- Crim, 7 septembre 2021, n°19-87.031, 19-87.367 et 19-87.036
Par plusieurs décisions rendues début septembre et ayant donné lieu à un communiqué, la Cour de cassation a ouvert la voie à une possible condamnation de la société Lafarge pour complicité de crimes contre l’humanité dans le cadre de la poursuite de ses activités en Syrie pendant qu’une guerre civile s’y déroulait.
Cette voie avait pourtant préalablement été fermée par une décision de la chambre d’instruction de la Cour d’appel de Paris. Cette dernière avait jugé que la complicité ne pouvait être retenue dans le cas d’espèce en l’absence d’indices graves et concordants.
Les faits à l’origine de l’affaire sont connus. Au cours des années 2011-2014, l’une des filiales du groupe Lafarge avait maintenu son activité de cimenterie sur le territoire syrien.
Afin d’assurer la poursuite de cette activité, des commissions conséquentes (plus de 15 millions de dollars) avaient été versées à des organisations terroristes dont l’État Islamique ainsi qu’à une organisation impliquée dans les attentats parisiens du 13 novembre 2015. Ces agissements avaient conduit à une mise en examen de la société Lafarge pour complicité de crimes contre l’humanité.
La chambre d’instruction de la Cour d’appel de Paris avait néanmoins estimé que la complicité ne pouvait être retenue dès lors que la remise des sommes aux organisations terroristes ne manifestait pas « une adhésion de la part de la société Lafarge aux projets criminels », la complicité étant définie par le Code pénal comme l’attitude d’une personne qui « sciemment, par aide ou assistance » facilite « la préparation ou la consommation » d’un crime ou d’un délit (article 121-7 al. 1).
À l’inverse de l’interprétation retenue par les juges du fond, la Cour de cassation estime qu’il n’est pas nécessaire pour caractériser la complicité de démontrer la même intention criminelle que chez l’auteur du délit ou crime.

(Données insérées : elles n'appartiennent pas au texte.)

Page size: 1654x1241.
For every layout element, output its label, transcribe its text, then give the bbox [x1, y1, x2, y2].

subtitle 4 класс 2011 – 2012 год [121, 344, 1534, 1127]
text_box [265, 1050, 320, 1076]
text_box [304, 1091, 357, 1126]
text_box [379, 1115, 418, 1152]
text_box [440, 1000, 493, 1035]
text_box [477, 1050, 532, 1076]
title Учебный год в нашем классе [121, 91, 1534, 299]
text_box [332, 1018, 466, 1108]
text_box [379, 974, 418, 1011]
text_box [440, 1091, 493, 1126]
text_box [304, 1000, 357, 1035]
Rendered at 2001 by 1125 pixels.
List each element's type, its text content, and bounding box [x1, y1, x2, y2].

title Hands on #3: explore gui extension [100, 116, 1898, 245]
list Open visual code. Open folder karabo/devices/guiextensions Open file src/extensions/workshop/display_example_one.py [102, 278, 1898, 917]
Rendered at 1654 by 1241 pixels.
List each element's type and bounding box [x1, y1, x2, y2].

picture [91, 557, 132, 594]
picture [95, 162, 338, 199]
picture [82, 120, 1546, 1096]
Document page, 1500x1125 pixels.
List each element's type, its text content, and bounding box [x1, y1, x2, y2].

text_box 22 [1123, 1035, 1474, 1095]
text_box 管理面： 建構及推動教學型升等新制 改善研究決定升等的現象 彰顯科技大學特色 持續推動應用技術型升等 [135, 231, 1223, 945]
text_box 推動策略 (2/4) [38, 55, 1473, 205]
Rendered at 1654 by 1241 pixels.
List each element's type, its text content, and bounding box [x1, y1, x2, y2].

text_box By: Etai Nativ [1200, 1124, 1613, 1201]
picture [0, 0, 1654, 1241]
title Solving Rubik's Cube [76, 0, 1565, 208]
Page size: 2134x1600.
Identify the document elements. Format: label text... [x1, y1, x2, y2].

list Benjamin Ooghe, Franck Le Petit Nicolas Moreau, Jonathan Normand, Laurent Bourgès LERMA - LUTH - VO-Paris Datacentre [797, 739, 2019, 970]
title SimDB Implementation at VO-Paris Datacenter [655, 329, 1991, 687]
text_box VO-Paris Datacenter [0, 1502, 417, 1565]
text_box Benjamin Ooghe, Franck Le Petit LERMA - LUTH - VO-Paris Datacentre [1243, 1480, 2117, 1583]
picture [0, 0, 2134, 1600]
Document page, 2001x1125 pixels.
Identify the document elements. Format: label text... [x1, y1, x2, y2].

Il « suffit (que le complice) ait connaissance de ce que les auteurs principaux commettent ou vont commettre un tel crime contre l’humanité́ et que par son aide ou assistance, il en facilite la préparation ou la consommation » (pt 67 – décision n°868). Dans ce contexte, la conscience requise par le Code pénal renvoie donc à la seule connaissance du crime ou du délit dont la complicité est alléguée.
En l’espèce, le versement de commissions à « une organisation dont l’objet n’est que criminel suffit à caractériser la complicité́ par aide et assistance » (pt 81 – décision n°868).
Cette décision apporte deux précisions importantes quant à l’appréciation de la complicité de crimes contre l’humanité. Tout d’abord, aucune spécificité n’est retenue quant à l’appréciation de la complicité lorsqu’elle est appliquée à ce crime qui se caractérise par sa particulière gravité et son imprescriptibilité, ce qui avait pourtant pu être avancé (point 62).
C’est ensuite l’absence de spécificité de l’appréciation de la complicité de crimes contre l’humanité selon la qualité de la personne qui est consacrée : peu importe qu’il s’agisse d’une personne physique ou morale (point 71).
La Cour de cassation écarte en effet un argument décisif qui avait été formulé : le fait que les versements avaient été faits en vue de la seule poursuite d’une activité économique. Cette considération est jugée indifférente à l’occasion de l’appréciation de la complicité de crimes contre l’humanité (point 82).
L’ensemble des éléments venant au soutien du raisonnement de la Cour de cassation vont ainsi dans le sens d’une extension de la responsabilité des personnes morales et dénote une volonté politique de lutte accrue contre la corruption.